--- Document section ---
* start *

Reinforcement Learning Lesson 6

In the pervious we use a model to approximate the state value/action value function. In this post, we are going to learn how to directly parameterize a policy, which means we would directly get the probability of each action given a state:

\[\pi_{\theta}(s ,a) = P[a|s, \theta]\]

In this case, we are not going to have any value function. A slight variance of this method is called Actor-Critic, in which both value function and policy are modeled and learnt.

The advantage of Policy based RL is:

• Better convergence properties
• Effective in high-dimensional or continuous action spaces
• Can learn stochastic policies

Policy Objective Functions

Since we are going to learn \( \pi_\theta (s, a) \) and find the best \( \theta \), we need to first find a way to measure the quality of our policy. These are called policy objective function and some we can use are:

• In episode environment we can use the start value

\[J_1(\theta) = V^{\pi_\theta}(s_1) = E_{\pi_\theta}[v_1]\]

• In continuous environment we can use average value or average reward pre time-step

\[J_{avV}(\theta) = \sum_{s}d^{\pi_\theta}(s)V^{\pi_\theta}(s) \\ J_{avR}(\theta) = \sum_{s}d^{\pi_\theta}(s)\sum_{a}\pi_\theta(s, a)R_s^a\]

where \( d^{\pi_\theta}(s) \) is stationary distribution of Markov chain for \( \pi_\theta \).

After we have the measurement of the policy quality, we are going to find the best parameter which gives us the best quality and this becomes an optimization problem. Actually, similar to the last post, we can also use stochastic gradient to help use here. Since we are trying to find the maximum value, we are going to use what is called gradient ascent to find the steepest direction to update our parameter (very similar to gradient decrease).

Score Function

In order to compute the policy gradient analytically, we introduced the score function. Assume policy $\pi_{\theta}$ is differentiable whenever it is non-zero and we know the gradient $\nabla_\theta \pi_\theta (s, a)$. Then using some tricky we have:

\[\begin{align} \nabla_\theta \pi_\theta (s, a) & = \pi_\theta (s, a) \frac{\nabla_\theta \pi_\theta (s, a) }{\pi_\theta (s, a)} \\ & = \pi_\theta (s, a) \nabla_\theta log \pi_\theta (s, a) \end{align}\]

Here, $\nabla_\theta log \pi_\theta (s, a)$ is the score function.

* end *

--- Task brief ---
Answer these questions from the reinforcement learning lesson above.
(a) What name does the lesson give to the variant in which both a value function and a policy are modeled and learned?
(b) According to the lesson, which measure can serve as the policy objective function "In episode environment"?
(c) What does the lesson call \( \nabla_\theta log \pi_\theta (s, a) \)?

--- Recorded data ---
* start *

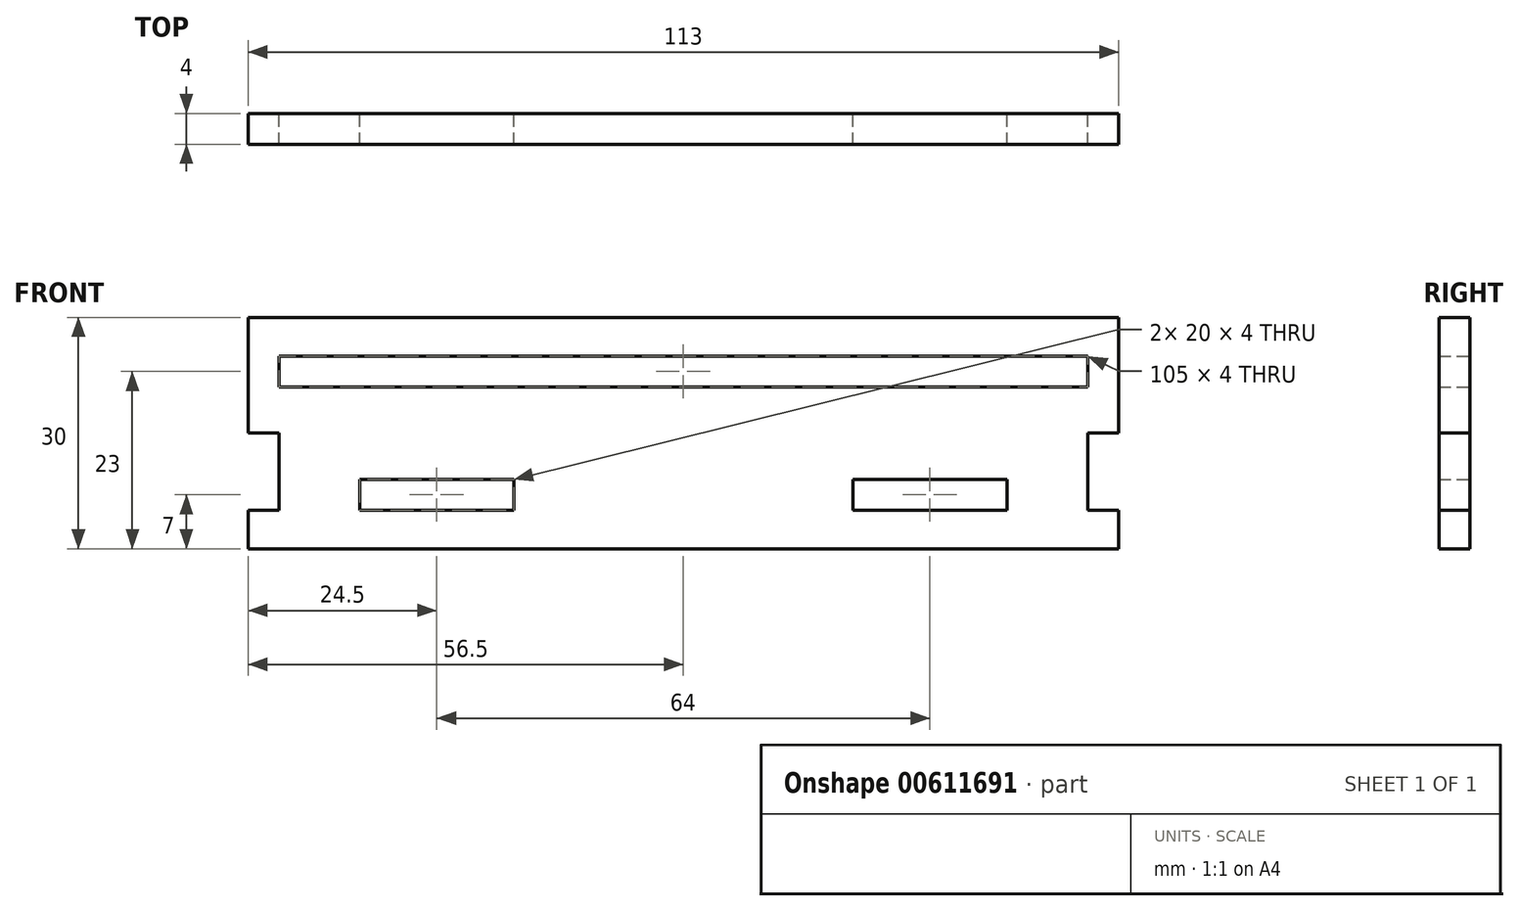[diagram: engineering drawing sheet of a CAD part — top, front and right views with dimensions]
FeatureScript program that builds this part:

* end *

--- Solution to the problem ---
(a) Actor-Critic.
(b) The start value, \( J_1(\theta) = V^{\pi_\theta}(s_1) = E_{\pi_\theta}[v_1] \).
(c) The score function.